Source extract:
Modern organizations are overwhelmed by data. They have massive amounts of it but have serious data accessibility problems. 

In Ivanti’s 2024 State of Cybersecurity Report, 72% of respondents said security data and IT data at their organizations are siloed. That increases cybersecurity risks, lowers productivity and prevents organizations from readily accessing data that can offer a holistic view of their security and IT operations. 

Why do these data access problems persist?

  • Ineffective data governance: Without proper data governance policies, standards‌ and procedures, data management is often applied inconsistently across the organization.
  • Data complexity: Organizations — particularly large ones — have data residing in various systems, databases‌ and formats (structured, unstructured, etc.), making the data landscape extremely difficult to navigate.
  • Security barriers: Strong security protocols and data privacy requirements, while essential, can inadvertently bar data access by those with legitimate needs — and diverging IT/security goals can reinforce these barriers if not carefully balanced.
  • Legacy systems and technical debt: Outdated infrastructure means organizations can’t easily deliver data integration capabilities, scalability or user-friendly interfaces.



Why it matters

When IT cannot readily access data, it has serious knock-on effects — from dragging down productivity and operational efficiency to impeding data-driven decision-making and slowing innovation.

82%

of IT professionals say data silos negatively impact productivity.

63%

say data silos slow security response times.

54%

say silos weaken the organization’s security posture.

One of the most significant negative impacts may be to AI deployment. AI promises outsized efficiency and insights to organizations that adopt it … but without accessible, standardized data, even data-rich organizations cannot capitalize on the potential of AI.

Case in point: Use of AI/automation for IT ops is still relatively low — for example, just 40% of organizations use AI-aided help desk ticket resolution, and only 31% use intelligent escalation.

Ivanti CIO Robert Grazioli puts it plainly: “Without data, you’re not going to have AI. You need to establish data governance, create cross-functional teams and then focus on your data architecture. Those three things will lay the groundwork for you to successfully meet your expectations around AI.”

Work order 1: Reproduce, word for word, the part of the passage on data accessibility between "say silos weaken" and "potential of AI.", inclusive.

Saved data entries
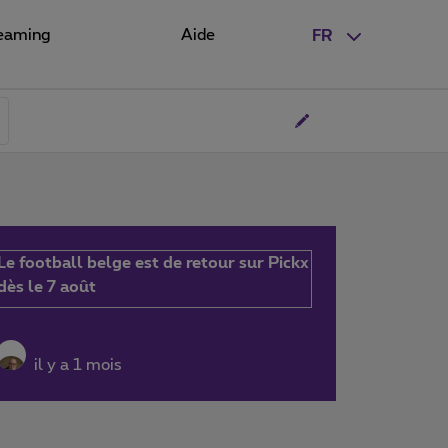
eaming
Aide
FR
Le football belge est de retour sur Pickx
dès le 7 août
il y a 1 mois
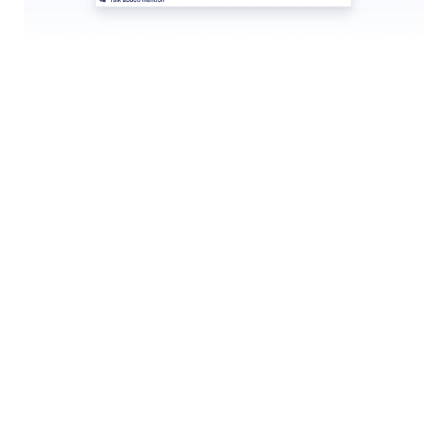
Gebruik templates voor assistenten
Jotform biedt een bibliotheek met veel
verschillende templates voor AI-assistenten die
geschikt voor uiteenlopende doeleinden zijn.
Jotform
Marktplaats
Formulier maken
Templates
Mijn werkruimte
Formulierthema's
Prijzen
Formulierwidgets
Jotform Enterprise
Integraties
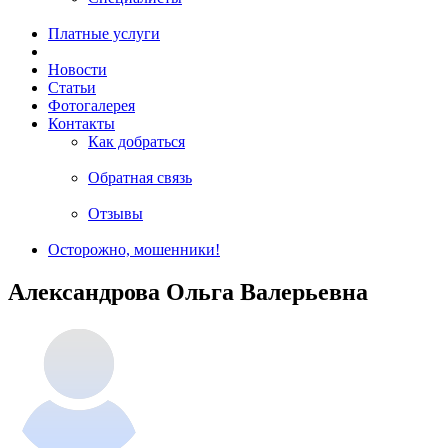
Платные услуги
Новости
Статьи
Фотогалерея
Контакты
Как добраться
Обратная связь
Отзывы
Осторожно, мошенники!
Александрова Ольга Валерьевна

Work order 2: Transcribe the records between the line holding "Gebruik templates voor assistenten" and the end of the records, inclusive, leaving out the pictures.

Written solution 1:
say silos weaken the organization’s security posture.

One of the most significant negative impacts may be to AI deployment. AI promises outsized efficiency and insights to organizations that adopt it … but without accessible, standardized data, even data-rich organizations cannot capitalize on the potential of AI.

Written solution 2:
Gebruik templates voor assistenten
Jotform biedt een bibliotheek met veel
verschillende templates voor AI-assistenten die
geschikt voor uiteenlopende doeleinden zijn.
Jotform
Marktplaats
Formulier maken
Templates
Mijn werkruimte
Formulierthema's
Prijzen
Formulierwidgets
Jotform Enterprise
Integraties
Платные услуги
Новости
Статьи
Фотогалерея
Контакты
Как добраться
Обратная связь
Отзывы
Осторожно, мошенники!
Александрова Ольга Валерьевна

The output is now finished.